Allow 100% deduction of medical costs and insurance policy. In business one deducts the associated with producing everything. The cost on the job is partially the upkeep of ones nicely.
Increase the tax rate to 1950-60s confiscatory levels, but allow liberal deductions for “investments in America”. Prior into the 1980s the income tax code was investment oriented. Today it is consumption oriented. A consumption oriented economy degrades domestic economic health while subsidizing US trading young partners. The stagnating economy and the ballooning trade deficit are symptoms of consumption tax policies.
Eliminate 401K and IRA programs. All investment in stocks and bonds always be deductable in support taxed when money is withdrawn among the investment niches. The stock and bond markets have no equivalent into the real estate’s 1031 trading. The 1031 industry exemption adds stability to the real estate market allowing accumulated equity to be used for further investment.

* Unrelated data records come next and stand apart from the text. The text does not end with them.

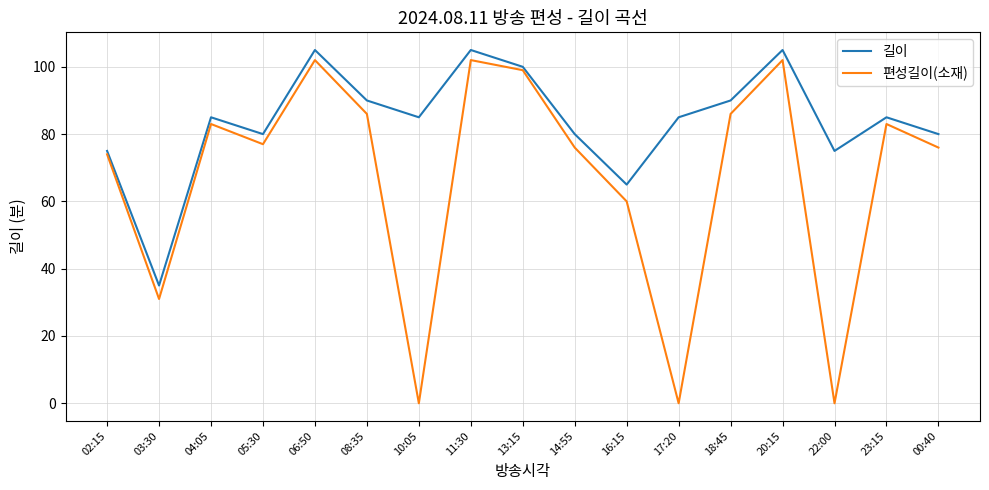

True or false: 길이 and 편성길이(소재) intersect in this chart.

False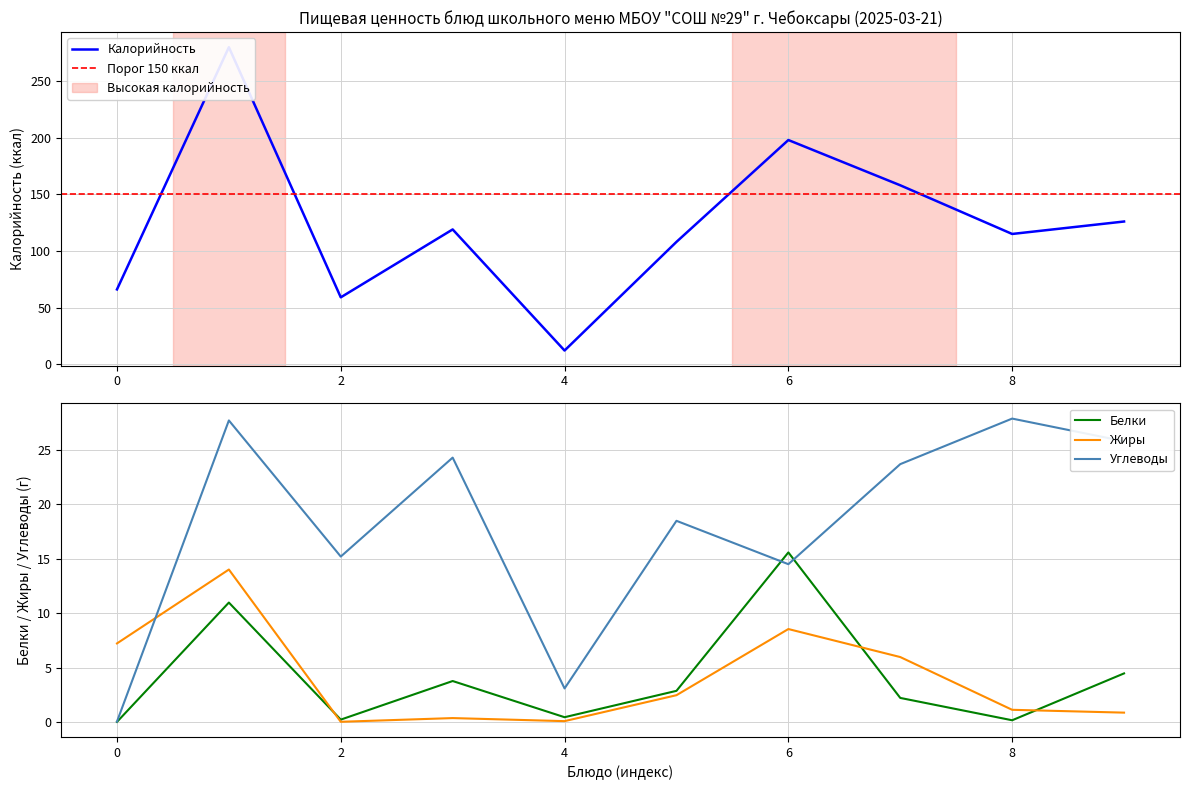

Where is Углеводы nearest to the value 13?

6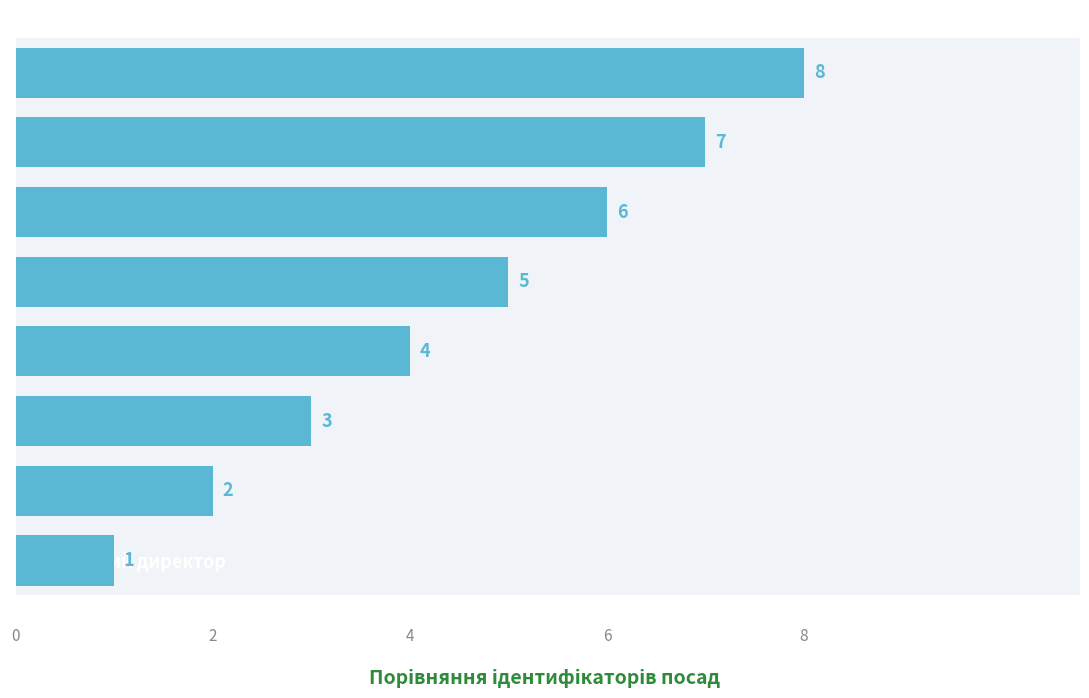

What is the label of the 3rd bar from the left?

Головний лікар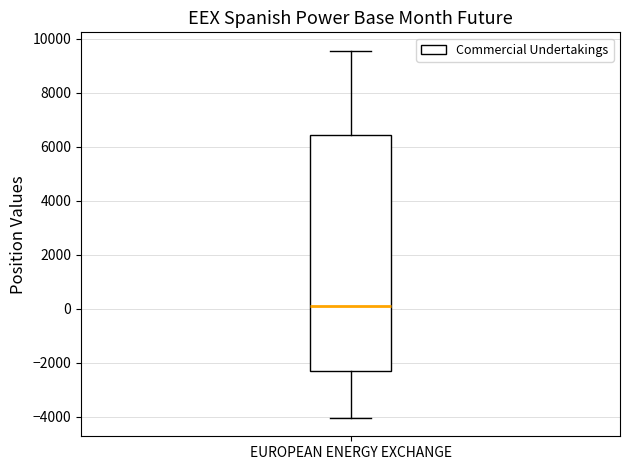

Read this box plot against the y-axis: the position of the median line, the range covered by the box, and the ends of both whiskers. The values are not printed on the chart, so give them approximately, as read against the axis.

median 0, box -2400 to 6400, whiskers -4000 to 9600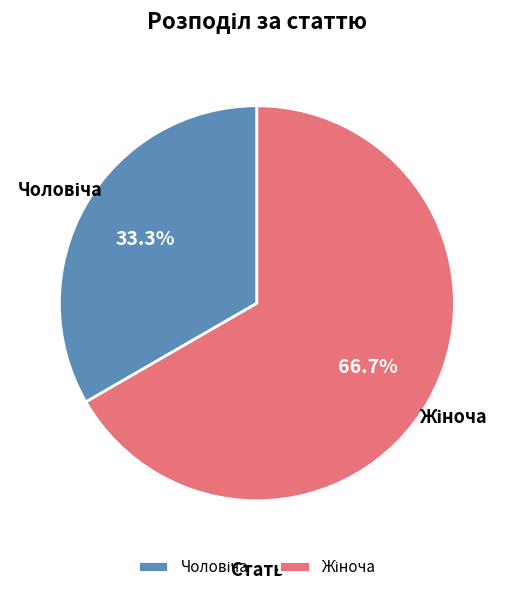

To the nearest percent, what is the difference between the largest and smallest slice percentages?

33%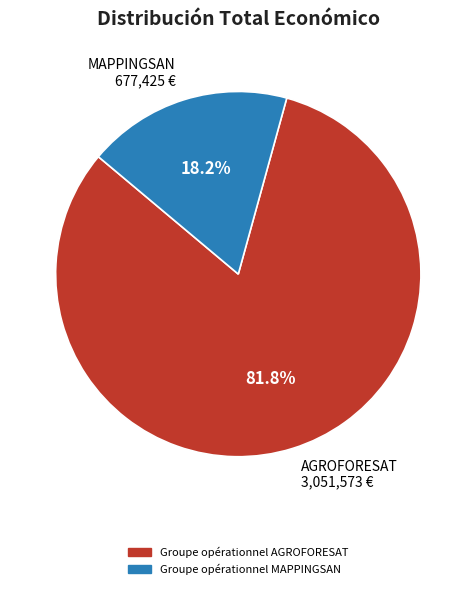

Does MAPPINGSAN 677,425 € represent more than half of the total?

No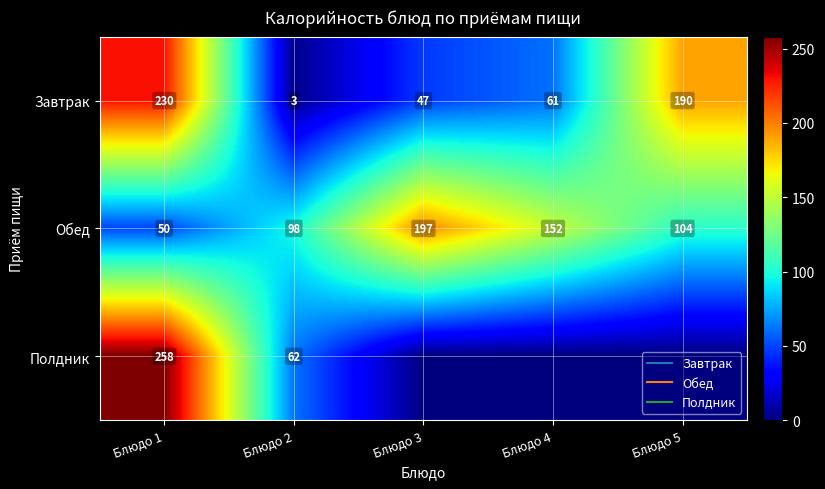

At how many categories does at least one series exceed 101?

4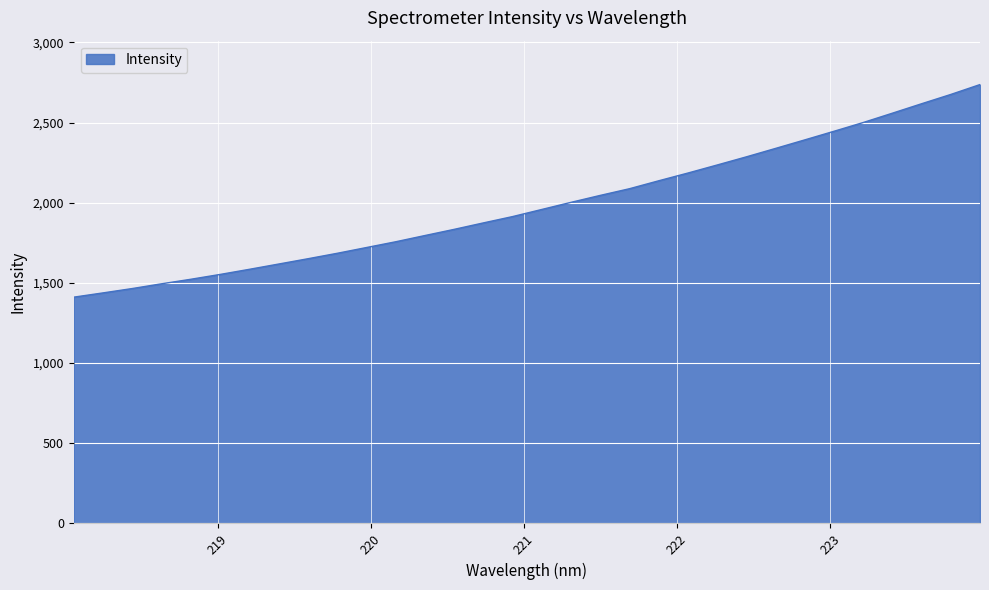

What is the minimum value shown in the chart?

1411.4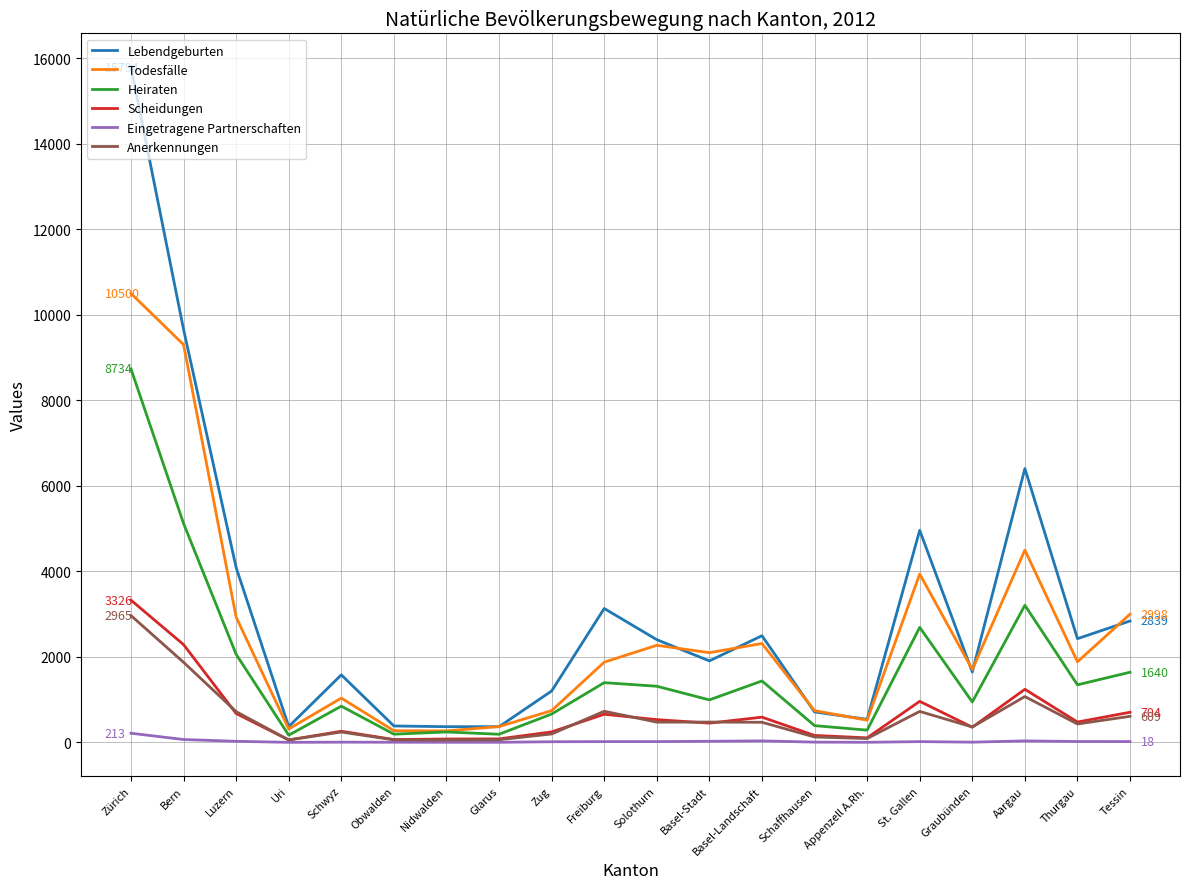

What position from the right is Freiburg?

11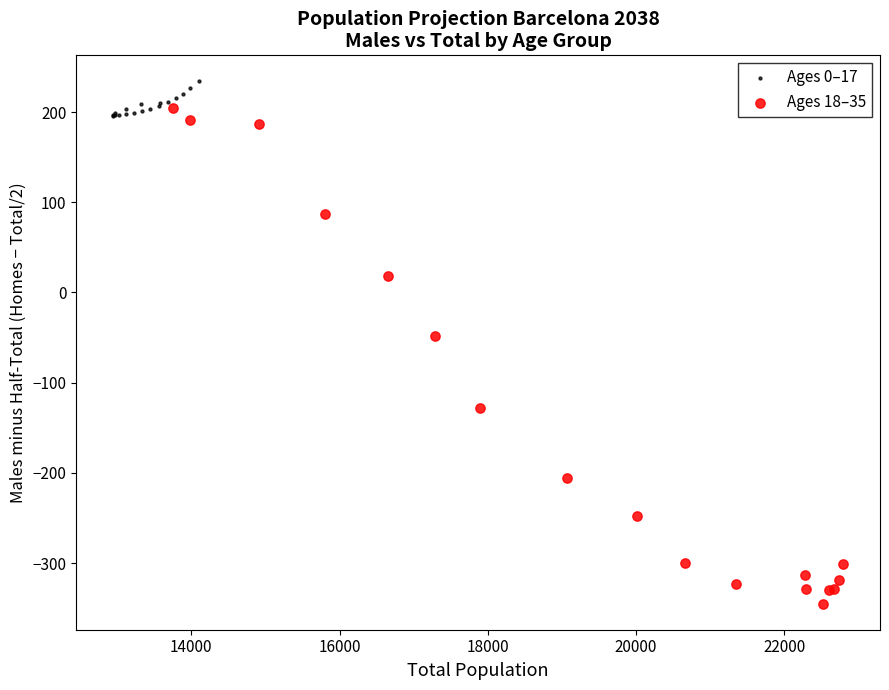

Which series has the widest spread of Y values?

Ages 18–35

GDP and Taxes. Taxes can fundamentally be levied as a percentage of GDP. Quicker GDP grows the greater the government’s capability to tax. Due to the stagnate economy and the exporting of jobs along with the massive increase in difficulty there is very little way us states will survive economically without a massive craze of tax earnings. The only way possible to increase taxes through using encourage huge increase in GDP.
Encouraging Domestic Investment. The actual 1950-60s tax rates approached 90% for the top income earners. The tax code literally forced financial security earners to “Invest in America”. Such policies of deductions for pre paid interest, funding limited partnerships and other investments against earned income had the dual impact of growing GDP while providing jobs for the growing middle-class. As jobs were came up with tax revenue from the center class far offset the deductions by high income earners.
Today almost all of the freed income out of your upper Online Income Tax Return Filing India earner has left the country for investments in China and the EU in the expense of this US current economic crisis. Consumption tax polices beginning inside the 1980s produced a massive increase in the demand for brand name items. Unfortunately those high luxury goods were excessively manufactured off shore. Today capital is fleeing to China and India blighting the manufacturing sector belonging to the US and reducing the tax base at a time when debt and a maturing population requires greater tax revenues.
The changes above significantly simplify personal income place a burden on. Except for accounting for investment profits which are taxed in a very capital gains rate which reduces annually based using a length associated with your capital is invested the number of forms can be reduced to a couple of pages.